Avocats Sans Frontières France obtient la libération de Moses Abiodun après 16 ans de détention illégale

Avocats Sans Frontières France, dans le cadre de son projet SAFE (Strengthening National Actors’ Capacity for Ending Severe Human Rights Violations) financé par l'Union européenne, est fier d'annoncer qu'il a obtenu la libération inconditionnelle de Moses Abiodun, un citoyen nigérian injustement détenu depuis plus de 16 ans sans procès. Ce jugement historique rendu par la Cour de justice de la Communauté économique des États de l'Afrique de l'Ouest (CEDEAO) représente une victoire importante pour les droits humains, la liberté individuelle et la responsabilité dans la région de l'Afrique de l'Ouest.
◆ ◆ ◆ ◆
CONSIGNE: Réécrivez plus brièvement, s'il vous plaît, le paragraphe du bloc de texte ci-dessus qui commence par « Avocats Sans Frontières France, dans le cadre », en conservant ses faits principaux.
◆ ◆ ◆ ◆
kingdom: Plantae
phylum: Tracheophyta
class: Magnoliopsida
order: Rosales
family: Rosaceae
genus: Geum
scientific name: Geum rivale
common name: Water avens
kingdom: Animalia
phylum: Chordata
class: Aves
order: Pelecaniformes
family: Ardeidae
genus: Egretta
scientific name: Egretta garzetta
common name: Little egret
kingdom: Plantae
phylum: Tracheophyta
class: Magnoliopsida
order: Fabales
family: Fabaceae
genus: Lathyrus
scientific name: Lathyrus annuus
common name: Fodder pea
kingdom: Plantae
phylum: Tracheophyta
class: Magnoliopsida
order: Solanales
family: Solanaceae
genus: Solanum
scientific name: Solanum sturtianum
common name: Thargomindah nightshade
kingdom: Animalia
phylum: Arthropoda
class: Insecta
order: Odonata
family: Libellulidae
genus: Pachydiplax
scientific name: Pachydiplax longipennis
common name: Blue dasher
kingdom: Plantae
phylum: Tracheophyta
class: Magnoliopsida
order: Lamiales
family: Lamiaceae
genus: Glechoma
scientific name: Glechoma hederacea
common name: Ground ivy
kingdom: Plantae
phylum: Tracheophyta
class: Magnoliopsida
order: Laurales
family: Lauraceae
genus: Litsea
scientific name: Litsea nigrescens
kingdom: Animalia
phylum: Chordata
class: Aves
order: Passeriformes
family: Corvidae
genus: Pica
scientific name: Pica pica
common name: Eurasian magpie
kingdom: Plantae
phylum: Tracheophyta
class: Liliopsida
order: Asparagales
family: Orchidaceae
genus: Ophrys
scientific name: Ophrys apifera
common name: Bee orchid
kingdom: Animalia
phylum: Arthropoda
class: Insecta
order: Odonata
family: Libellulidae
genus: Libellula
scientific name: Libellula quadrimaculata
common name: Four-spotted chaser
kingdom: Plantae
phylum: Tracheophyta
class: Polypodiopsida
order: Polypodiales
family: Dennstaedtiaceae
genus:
◆ ◆ ◆ ◆
RÉSULTAT FINAL: Dans le cadre de son projet SAFE, financé par l'Union européenne, Avocats Sans Frontières France a obtenu la libération inconditionnelle de Moses Abiodun. Ce citoyen nigérian était détenu sans procès depuis plus de 16 ans. Rendu par la Cour de justice de la CEDEAO, ce jugement historique constitue une victoire importante pour les droits humains, la liberté individuelle et la responsabilité en Afrique de l'Ouest.